Without birth control, this call for freedom tended to be for men only. Nevertheless, many women, who had formed an important part of the Heresy of the Free Spirit, were quick to accept the arguments of the radicals who maintained that the soul knows no difference of sex. The Quaker George Fox asked: ‘May not the spirit of Christ speak in the female as well as in the male?’45 Winstanley had insisted that ‘Every man and woman shall have the free liberty to marry whom they love.’46 The Ranters however advocated and practised free love and refused to be possessive; they were notorious for their celebration of wine, women and song. Coppe felt that sex had a divine power: ‘by wanton kisses, kissing hath been confounded; and external kisses, have been made the fiery chariots, to mount me swiftly into the bosom of him whom the soul loves, [his excellent Majesty, the King of glory].’ 47

The Ranters offered a unique opportunity for women to become independent and voluntary beings with a right to sensual pleasure. Not surprisingly, the Ranter teaching which seemed to offer such a lively and joyful affirmation of life and freedom attracted many women. A description of a female Ranter in the hostile tract The Routing of the Ranters (1650) conjures up wonderfully their Dionysian exuberance:

she speaks highly in commendation of those husbands that give liberty to their wives, and will freely give consent that she should associate her self with any other of her fellow creatures, which she shall make choice of; she commends the Organ, Viol, Symbal and Tonges in Charterhouse-Lane to be heavenly musick[;] she tosseth her glasses freely, and concludeth there is no heaven but the pleasures she injoyeth on earth, she is very familiar at the first sight, and danceth the Canaries at the sound of a hornpipe.48

The most celebrated Ranter was Abiezer Coppe who was born in Warwick in 1619. He left university at the outbreak of the Civil War and became an Anabaptist preacher in the Warwick area. He felt he was at one with humanity, especially the wretched and the poor. He recounts how he once met a strange, deformed man on the road, and his conscience – the ‘wel-favoured harlot’—tempted him to give this man all he had, take off his hat and bow seven times to the beggar. Coppe was no elitist, and felt the greatest privilege was to be able to give and to share.
· · ·
Written exercise 1: Transcribe the passage on the Ranters, everything from "The most celebrated" down to "and to share.".
· · ·
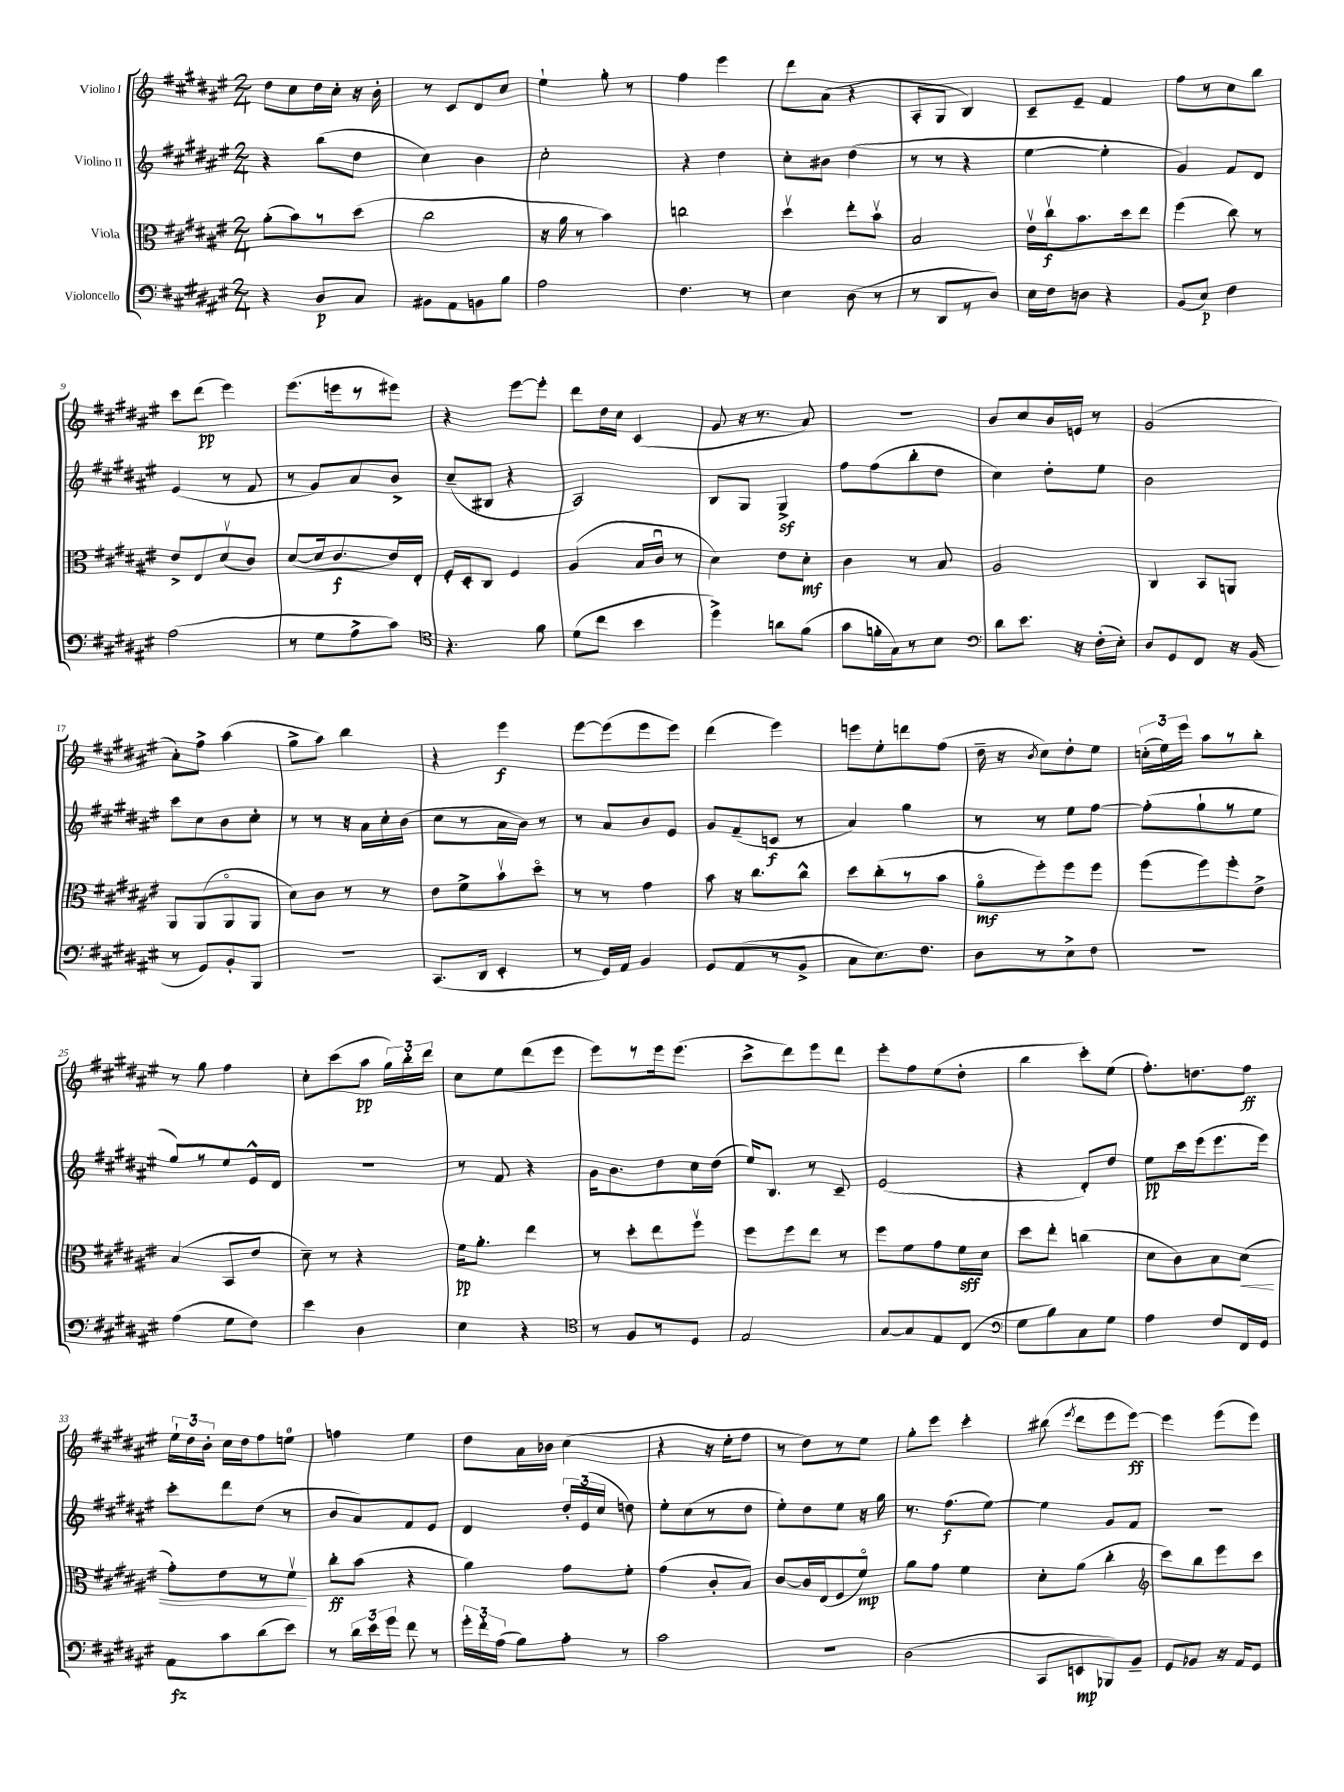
<<
\new StaffGroup <<
\new Staff = "s0" \with { instrumentName = "Violino I" } {
    \clef treble \key fis \major \numericTimeSignature \time 2/4
    \autoBeamOff dis''8[ cis''8 dis''16 cis''16]-. r16 b'16-. |
    r8 cis'8[ dis'8 cis''8] |
    eis''4-! gis''8-. r8 |
    fis''4 eis'''4 |
    dis'''8[ ais'8]( r4 |
    ais8[-. gis8] b4) |
    cis'8[-- eis'8]-- fis'4 |
    fis''8[ r8 cis''8 b''8] |
    cis'''8[ dis'''8]\pp( eis'''4) |
    eis'''8.[( e'''16 r8 eis'''8]) |
    r4 eis'''8[~ eis'''8]-. |
    dis'''8[ dis''16 cis''16] cis'4( |
    gis'8 r16 r8. ais'8) |
    r2 |
    b'8[ cis''8 b'16 e'16] r8 |
    gis'2( |
    ais'8[-.) fis''8]-> ais''4( |
    gis''8[-> ais''8]) b''4 |
    r4 eis'''4\f |
    eis'''8[~ eis'''8( eis'''8 eis'''8]) |
    dis'''4( eis'''4) |
    e'''8[ eis''8-. d'''8 fis''8]( |
    dis''16-- r16 \acciaccatura { b'8 } cis''8[) dis''8-. eis''8] |
    \tuplet 3/2 { c''16[-.( eis''16) eis'''16] } ais''8[ r8 b''8]-. |
    r8 gis''8 fis''4 |
    cis''8[-. cis'''8( ais''8]\pp \tuplet 3/2 { gis''16[) b''16-. dis'''16] } |
    cis''8[ eis''8 dis'''8( eis'''8] |
    eis'''8[) r8 eis'''16 eis'''8.]( |
    cis'''8[-> dis'''8) eis'''8 dis'''8] |
    eis'''8[-. fis''8 eis''8( dis''8]-. |
    b''4 cis'''8[-.) eis''8]( |
    fis''8.[-.) d''8. fis''8]\ff |
    \tuplet 3/2 { eis''16[-! dis''16 b'16]-. } cis''16[ dis''16 fis''8 e''8]-0 |
    f''4 eis''4 |
    dis''8[ ais'16 bes'16] cis''4( |
    r4 r16 eis''16[-. fis''8] |
    r8 dis''8[) r8 eis''8] |
    gis''8[-. eis'''8] cis'''4-. |
    bis''8( \acciaccatura { eis'''8 } dis'''8[ eis'''8 eis'''8]~\ff) |
    eis'''4 eis'''8[( eis'''8]) \bar "|." |
}
\new Staff = "s1" \with { instrumentName = "Violino II" } {
    \clef treble \key fis \major \numericTimeSignature \time 2/4
    \autoBeamOff r4 b''8[( dis''8] |
    cis''4) b'4 |
    cis''2-. |
    r4 dis''4 |
    cis''8[-. bis'8] dis''4( |
    r8 r8 r4 |
    eis''4~ eis''4-. |
    gis'4) fis'8[ dis'8] |
    eis'4( r8 fis'8 |
    r8 gis'8[) ais'8 b'8]-> |
    cis''8[--( bis8] r4 |
    ais2) |
    b8[ gis8] gis4->\sf |
    fis''8[ fis''8( b''8-. dis''8] |
    cis''4) dis''8[-. eis''8] |
    b'2 |
    cis'''8[ cis''8 b'8 cis''8]-. |
    r8 r8 r16 ais'16[ cis''16-. b'16]( |
    cis''8[ r8 ais'16 b'16]) r8 |
    r8 ais'8[ b'8 eis'8] |
    gis'8[ fis'8--( c'8]\f r8 |
    ais'4) gis''4 |
    r8 r8 eis''8[ fis''8]~ |
    fis''8[-.( gis''8-! r8 eis''8] |
    gis''8[) r8 eis''8 eis'16-^ dis'16] |
    r2 |
    r8 fis'8 r4 |
    gis'16[ b'8. dis''8 cis''16 dis''16]( |
    eis''16[) b8.] r8 cis'8-- |
    eis'2( |
    r4 dis'8[-.) dis''8] |
    eis''8[\pp cis'''16 eis'''16( eis'''8. eis'''16]) |
    cis'''8[-. dis'''8 dis''8]( r8 |
    b'8[ ais'8) fis'8 eis'8] |
    dis'4 \tuplet 3/2 { dis''16[-. eis'16( cis''16] } d''8) |
    eis''8[-. cis''8( r8 dis''8] |
    eis''8[-.) dis''8 eis''8] r16 gis''16 |
    r8. fis''8.[\f( eis''8]~) |
    eis''4 gis'8[ fis'8] |
    R2 \bar "|." |
}
\new Staff = "s2" \with { instrumentName = "Viola" } {
    \clef alto \key fis \major \numericTimeSignature \time 2/4
    \autoBeamOff ais'8[-.( b'8) r8 dis''8]( |
    cis''2 |
    r16 ais'16 r8 b'4) |
    c''2 |
    dis''4\upbow eis''8[-. b'8]\upbow |
    b2 |
    eis'16[\upbow cis''16\upbow\f b'8. dis''16 eis''8] |
    fis''4( cis''8) r8 |
    eis'8[-> eis8 dis'8\upbow( cis'8]) |
    dis'8[~( dis'16 cis'8.\f eis'16) eis16]-. |
    fis16[-. dis16-. cis8] fis4 |
    ais4( b16[ cis'16]\downbow r8 |
    dis'4) eis'8[ dis'8]-.\mf |
    cis'4 r8 b8 |
    ais2 |
    cis4 b,8[ a,8] |
    ais,8[ ais,8( ais,8\flageolet ais,8] |
    dis'8[) cis'8] r8 r8 |
    eis'8[ fis'8-> b'8\upbow dis''8]\flageolet |
    r8 r8 gis'4 |
    b'8 r16 cis''8.[ cis''8]-^ |
    dis''8[ cis''8-.( r8 b'8] |
    ais'8[\flageolet\mf fis''8-.) fis''8 fis''8] |
    fis''8[( fis''8) fis''8-. eis'8]-> |
    b4( b,8[ eis'8] |
    dis'8--) r8 r4 |
    fis'16[\pp ais'8.]-. eis''4 |
    r8 dis''8[-. eis''8 fis''8]\upbow |
    fis''8[ fis''8 eis''8] r8 |
    fis''8[ fis'8 gis'8 fis'16\sff dis'16] |
    dis''8[ eis''8]-. c''4( |
    dis'8[ cis'8) b8 dis'8]\<( |
    gis'8[-.) eis'8 r8 fis'8]\upbow\! |
    cis''8[-.\ff b'8]( r4 |
    ais'4) gis'8[ fis'8]-. |
    gis'4( cis'8[-. b8]) |
    cis'8[~ cis'16 eis16( fis8 fis'8]\flageolet\mp) |
    ais'8[ gis'8] fis'4 |
    dis'8[-. ais'8]( cis''4-. |
    \clef treble cis'''8[) b''8 eis'''8 cis'''8] \bar "|." |
}
\new Staff = "s3" \with { instrumentName = "Violoncello" } {
    \clef bass \key fis \major \numericTimeSignature \time 2/4
    \autoBeamOff r4 dis8[\p cis8] |
    bis,8[ ais,8 b,8 b8] |
    ais2 |
    fis4. r8 |
    eis4 dis8( r8 |
    r8 dis,8[ r8 dis8]) |
    eis16[ fis16 d8] r4 |
    b,8[( eis8]\p) fis4 |
    ais2( |
    r8 gis8[ ais8-> cis'8]) |
    \clef tenor r4. fis'8 |
    dis'8[( cis''8] b'4 |
    dis''4->) a'8[ fis'8]( |
    gis'8[ f'16-. gis16) r8 b8] |
    \clef bass dis'8[ eis'8.] r16 fis16[-.( eis16]-.) |
    dis8[ gis,8 fis,8] r16 b,16( |
    r8 gis,8[) b,8-. b,,8] |
    R2 |
    cis,8.[( dis,16] eis,4-. |
    r8 gis,16[) ais,16] b,4 |
    gis,8[ ais,8( r8 b,8]-> |
    cis8[ eis8.) fis8.] |
    dis8[ r8 eis8-> fis8] |
    R2 |
    ais4( gis8[ fis8]) |
    eis'4 dis4 |
    eis4 r4 |
    \clef tenor r8 fis8[ r8 dis8] |
    eis2 |
    gis8[~ gis8 eis8 cis8]( |
    \clef bass gis8[ b8) cis8 gis8] |
    ais4 fis8[ fis,16 gis,16] |
    ais,8[\fz cis'8 dis'8( eis'8]) |
    r8 \tuplet 3/2 { dis'16[ eis'16 gis'16] } fis'8 r8 |
    \tuplet 3/2 { gis'16[-. fis'16-. ais16]( } b8[) ais8]-. r8 |
    cis'2 |
    R2 |
    dis2( |
    cis,8[ e,8\mp bes,,8) b,8]-- |
    gis,8[ bes,8] r16 ais,16[ gis,8] \bar "|." |
}
>>
>>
· · ·
Written exercise 2: Restate word for word everything in the records from their start down to and including the line containing "fis''8.[-.) d''8. fis''8]\ff |", leaving out the pictures.

Exercise solution 1:
The most celebrated Ranter was Abiezer Coppe who was born in Warwick in 1619. He left university at the outbreak of the Civil War and became an Anabaptist preacher in the Warwick area. He felt he was at one with humanity, especially the wretched and the poor. He recounts how he once met a strange, deformed man on the road, and his conscience – the ‘wel-favoured harlot’—tempted him to give this man all he had, take off his hat and bow seven times to the beggar. Coppe was no elitist, and felt the greatest privilege was to be able to give and to share.

Exercise solution 2:
<<
\new StaffGroup <<
\new Staff = "s0" \with { instrumentName = "Violino I" } {
    \clef treble \key fis \major \numericTimeSignature \time 2/4
    \autoBeamOff dis''8[ cis''8 dis''16 cis''16]-. r16 b'16-. |
    r8 cis'8[ dis'8 cis''8] |
    eis''4-! gis''8-. r8 |
    fis''4 eis'''4 |
    dis'''8[ ais'8]( r4 |
    ais8[-. gis8] b4) |
    cis'8[-- eis'8]-- fis'4 |
    fis''8[ r8 cis''8 b''8] |
    cis'''8[ dis'''8]\pp( eis'''4) |
    eis'''8.[( e'''16 r8 eis'''8]) |
    r4 eis'''8[~ eis'''8]-. |
    dis'''8[ dis''16 cis''16] cis'4( |
    gis'8 r16 r8. ais'8) |
    r2 |
    b'8[ cis''8 b'16 e'16] r8 |
    gis'2( |
    ais'8[-.) fis''8]-> ais''4( |
    gis''8[-> ais''8]) b''4 |
    r4 eis'''4\f |
    eis'''8[~ eis'''8( eis'''8 eis'''8]) |
    dis'''4( eis'''4) |
    e'''8[ eis''8-. d'''8 fis''8]( |
    dis''16-- r16 \acciaccatura { b'8 } cis''8[) dis''8-. eis''8] |
    \tuplet 3/2 { c''16[-.( eis''16) eis'''16] } ais''8[ r8 b''8]-. |
    r8 gis''8 fis''4 |
    cis''8[-. cis'''8( ais''8]\pp \tuplet 3/2 { gis''16[) b''16-. dis'''16] } |
    cis''8[ eis''8 dis'''8( eis'''8] |
    eis'''8[) r8 eis'''16 eis'''8.]( |
    cis'''8[-> dis'''8) eis'''8 dis'''8] |
    eis'''8[-. fis''8 eis''8( dis''8]-. |
    b''4 cis'''8[-.) eis''8]( |
    fis''8.[-.) d''8. fis''8]\ff |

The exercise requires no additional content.